Dos disquetes às pens USB, manter em segurança dados históricos ou pessoais importantes é um desafio tecnológico permanente.
Mas os cientistas descobriram uma nova solução de armazenamento que poderá durar mais de 10.000 anos: gravação a laser em vidro.
Apesar do entusiasmo em torno dos centros de dados e da cloud, estes dependem de discos rígidos e fitas magnéticas, que têm uma vida útil limitada e têm de ser substituídos. O processo obriga a copiar os dados para novos discos rígidos.
Investigadores sugeriram que guardar dados em vidro, incluindo artigos científicos ou documentos históricos, poderia ser uma forma de os preservar para futuras civilizações. Mas, até agora, isso não tinha sido possível.
Cientistas da Microsoft, em Cambridge, no Reino Unido, afirmam ter encontrado agora uma forma de o fazer com um laser especial.
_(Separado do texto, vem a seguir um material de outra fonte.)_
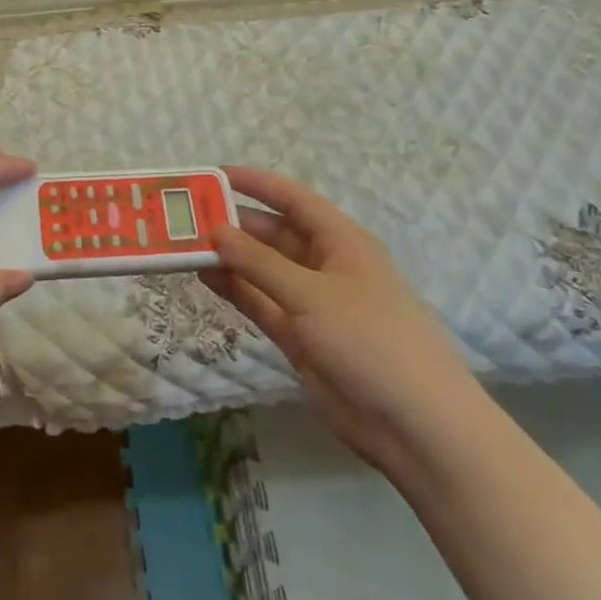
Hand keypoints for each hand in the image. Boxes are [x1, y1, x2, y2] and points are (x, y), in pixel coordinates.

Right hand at [200, 167, 480, 468]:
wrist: (415, 425)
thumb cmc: (370, 340)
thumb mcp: (312, 295)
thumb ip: (260, 263)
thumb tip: (217, 231)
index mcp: (342, 243)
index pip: (294, 200)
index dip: (257, 184)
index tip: (215, 174)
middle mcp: (326, 266)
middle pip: (274, 234)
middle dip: (235, 224)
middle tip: (187, 216)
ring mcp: (312, 304)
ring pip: (263, 270)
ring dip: (230, 258)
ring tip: (185, 244)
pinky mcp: (300, 338)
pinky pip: (262, 303)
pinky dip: (236, 290)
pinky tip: (205, 277)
O sistema recorre a um laser especial capaz de transformar dados, sob a forma de bits, em grupos de símbolos. Estes são depois codificados como pequenas deformações, conhecidas como voxel, no interior de uma peça de vidro.
Os voxels podem depois ser lidos fazendo deslizar o vidro sob um microscópio automatizado equipado com uma câmara.
O laser dispara a 10 MHz (10 milhões de impulsos por segundo) e cada impulso escreve um voxel, pelo que os dados são gravados à taxa máxima de repetição do laser.
Ao ajustar a profundidade de focagem, o laser consegue escrever em centenas de camadas distintas ao longo dos 2 mm de espessura do vidro.
Numa peça de vidro com 2 milímetros de profundidade, é possível armazenar 4,84 terabytes de dados, o equivalente a cerca de dois milhões de livros.
Conhecido como Project Silica, o trabalho foi apresentado na revista Nature.